Não foi um fenômeno novo. Há muitas e muitas eleições presidenciais beira os 50% o número de eleitores que não votam.
Os brasileiros teoricamente são obrigados a votar – embora, na prática, seja bem fácil viajar para fora da cidade de cada um, enfrentar uma filinha e justificar o voto, ou então pagar uma multinha, que é leve.
Em suma: é hipocrisia pura. É Macunaíma.
O que temos na prática é que os brasileiros exercem o seu direito sagrado de não votar exatamente nas mesmas proporções dos americanos – que, é claro, podem votar ou não, porque a legislação de seu país é mais avançada, e portanto o voto lá é facultativo.
***
Sim, é uma questão de avanço, de evolução, de desenvolvimento.

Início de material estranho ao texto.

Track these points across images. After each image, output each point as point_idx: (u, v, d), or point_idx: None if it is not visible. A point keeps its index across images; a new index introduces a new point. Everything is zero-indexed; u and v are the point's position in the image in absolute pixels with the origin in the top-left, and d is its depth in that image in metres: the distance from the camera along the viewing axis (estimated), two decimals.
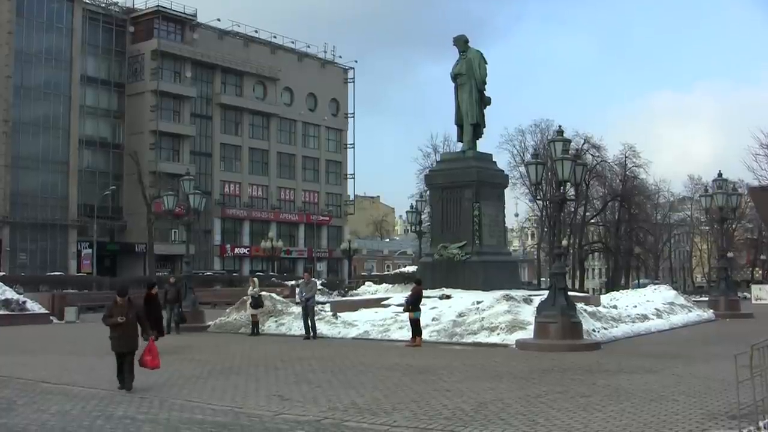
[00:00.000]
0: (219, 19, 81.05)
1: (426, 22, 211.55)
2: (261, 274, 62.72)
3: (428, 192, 37.26)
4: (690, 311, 30.21)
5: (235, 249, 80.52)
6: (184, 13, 77.92)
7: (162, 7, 75.41)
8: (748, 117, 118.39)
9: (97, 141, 72.94)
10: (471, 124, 31.70)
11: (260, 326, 25.59)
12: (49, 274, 55.25)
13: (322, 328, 24.36)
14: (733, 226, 73.94)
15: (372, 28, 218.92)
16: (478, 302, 24.24)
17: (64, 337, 26.06)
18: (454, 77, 32.22)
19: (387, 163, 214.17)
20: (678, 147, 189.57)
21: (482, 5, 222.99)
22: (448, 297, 26.60)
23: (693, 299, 37.05)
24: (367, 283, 46.75)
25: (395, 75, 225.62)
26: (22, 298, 33.92)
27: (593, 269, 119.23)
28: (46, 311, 34.23)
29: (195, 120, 78.37)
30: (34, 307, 33.71)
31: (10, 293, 33.79)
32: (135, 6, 76.24)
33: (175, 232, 71.40)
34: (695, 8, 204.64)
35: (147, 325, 13.61)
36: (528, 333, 20.48)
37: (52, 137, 66.53)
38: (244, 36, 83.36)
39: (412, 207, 45.76)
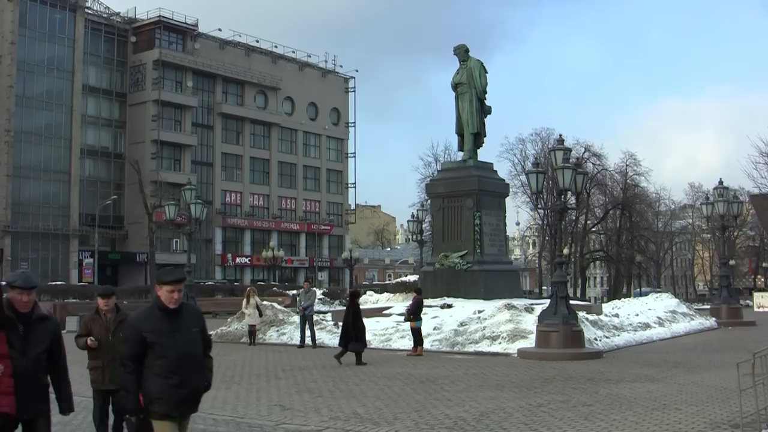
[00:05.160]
0: (220, 29, 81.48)
1: (434, 28, 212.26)
2: (262, 283, 62.80)
3: (429, 201, 37.29)
4: (692, 319, 30.15)
5: (237, 258, 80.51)
6: (186, 23, 78.14)
7: (163, 17, 75.61)
8: (757, 123, 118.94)
9: (98, 150, 73.06)
10: (472, 133, 31.78)
11: (260, 335, 25.55)
12: (50, 283, 55.20)
13: (323, 337, 24.32)
14: (735, 233, 73.91)
15: (378, 34, 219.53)
16: (480, 311, 24.23)
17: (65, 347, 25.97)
18: (455, 86, 32.32)
19: (388, 171, 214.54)
20: (686, 154, 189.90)
21: (493, 11, 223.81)
22: (450, 306, 26.60)
23: (695, 307, 37.01)
24: (368, 292, 46.70)
25: (400, 82, 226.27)
26: None
27: (595, 278, 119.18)
28: None
29: (196, 129, 78.49)
30: None
31: None
32: (137, 16, 76.46)
33: (176, 241, 71.41)
34: (705, 14, 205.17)
35: None
36: (530, 342, 20.46)
37: (54, 147, 66.72)
38: (245, 46, 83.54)
39: (413, 216, 45.78)
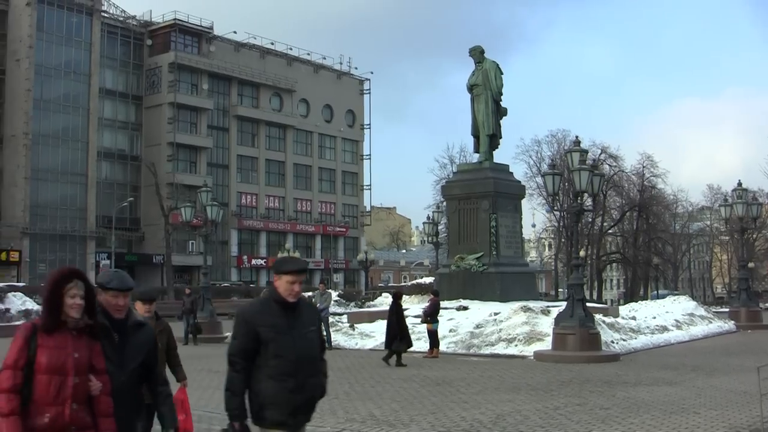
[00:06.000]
0: (235, 32, 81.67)
1: (450, 29, 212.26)
2: None
3: (445, 203, 37.21)
4: (710, 322, 29.94)
5: (252, 260, 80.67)
6: (201, 26, 78.39)
7: (179, 20, 75.90)
8: None
9: (115, 153, 73.44)
10: (487, 134, 31.68)
11: None
12: None
13: (339, 339, 24.31)
14: (754, 236, 73.39)
15: (393, 36, 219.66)
16: (496, 313, 24.16)
17: None
18: (470, 88, 32.23)
19: (403, 173, 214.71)
20: (704, 155, 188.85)
21: (509, 12, 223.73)
22: (466, 308, 26.55)
23: (713, 310, 36.74)
24: (383, 294, 46.67)
25: (415, 83, 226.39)
26: (41, 308, 34.05)
27: (611, 280, 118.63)
28: None
29: (212, 132, 78.69)
30: None
31: (30, 304, 34.01)
32: (152, 19, 76.77)
33: (192, 243, 71.65)
34: (723, 15, 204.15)
35: (179, 362, 8.42)
36: (546, 344, 20.37)
37: (71, 149, 67.11)
38: (260, 48, 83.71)
39: (428, 218, 45.71)
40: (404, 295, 38.27)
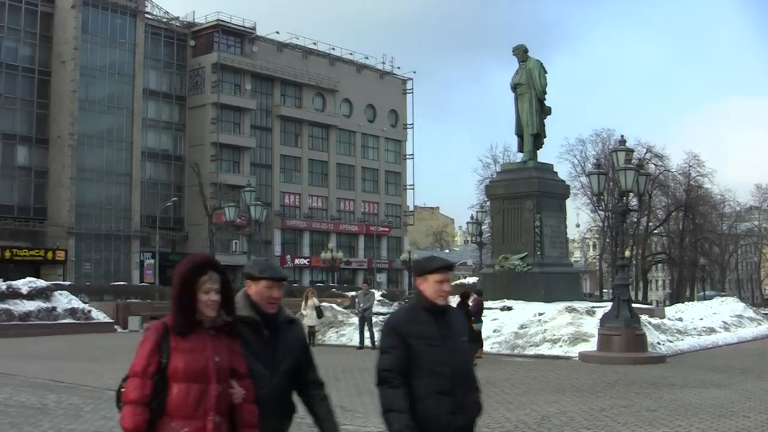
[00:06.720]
0: (278, 32, 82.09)
1: (493, 27, 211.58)
2: (321, 284, 63.03)
3: (489, 203, 37.04)
4: (760, 324, 29.49)
5: (295, 260, 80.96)
6: (244, 27, 78.88)
7: (222, 20, 76.46)
8: None
9: (159, 153, 74.21)
10: (531, 134, 31.50)
11: (319, 336, 25.59)
12: (113, 283, 56.23)
13: None
14: None
15: (436, 34, 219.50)
16: (540, 314, 23.98)
17: (127, 345, 26.27)
18: (514, 87, 32.06)
19: (447, 173, 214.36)
20: (753, 154, 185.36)
21: (553, 9, 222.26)
22: (510, 308, 26.40)
23: (762, 312, 36.16)
24: None
25: (458, 82, 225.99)
26: (87, 307, 34.59)
27: (657, 281, 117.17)
28: (111, 320, 34.85)
29: (255, 132, 79.15)
30: (98, 316, 34.36)
31: (75, 302, 34.52)
32: (195, 20, 77.47)
33: (235, 242, 72.13)
34: None
35: None
36: (591, 345, 20.16)
37: (116, 150, 67.97)
38: (302, 48, 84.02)
39: (472, 217, 45.56)
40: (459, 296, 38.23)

Dos 15 países que têm as maiores economias do mundo, 14 têm voto facultativo. O Brasil é o único que tem voto obrigatório.
Nos EUA, na China, no Japão, Índia, Alemanha, Reino Unido, Rússia, França, Itália, México, Coréia do Sul, Espanha, Canadá e Indonésia, vota quem quer.
Vizinhos nossos na América Latina também têm voto obrigatório. Dos 24 países em que há voto obrigatório, 13 estão na América Latina. Coitadinhos de nós, neste pedacinho do planeta tão belo, de natureza tão rica, com tanta arte e engenho, e no entanto latrina do mundo.
Estavam na América Latina alguns dos últimos países do mundo a aceitar o direito ao divórcio, meu Deus do céu e também da terra!
Estão na América Latina alguns dos últimos países do mundo a não aceitar o direito ao aborto, o direito à morte digna.
Atraso é atraso – chega, se instala e demora demais para sair.
Às vezes o povo toma as rédeas e avança, mesmo que as leis não avancem.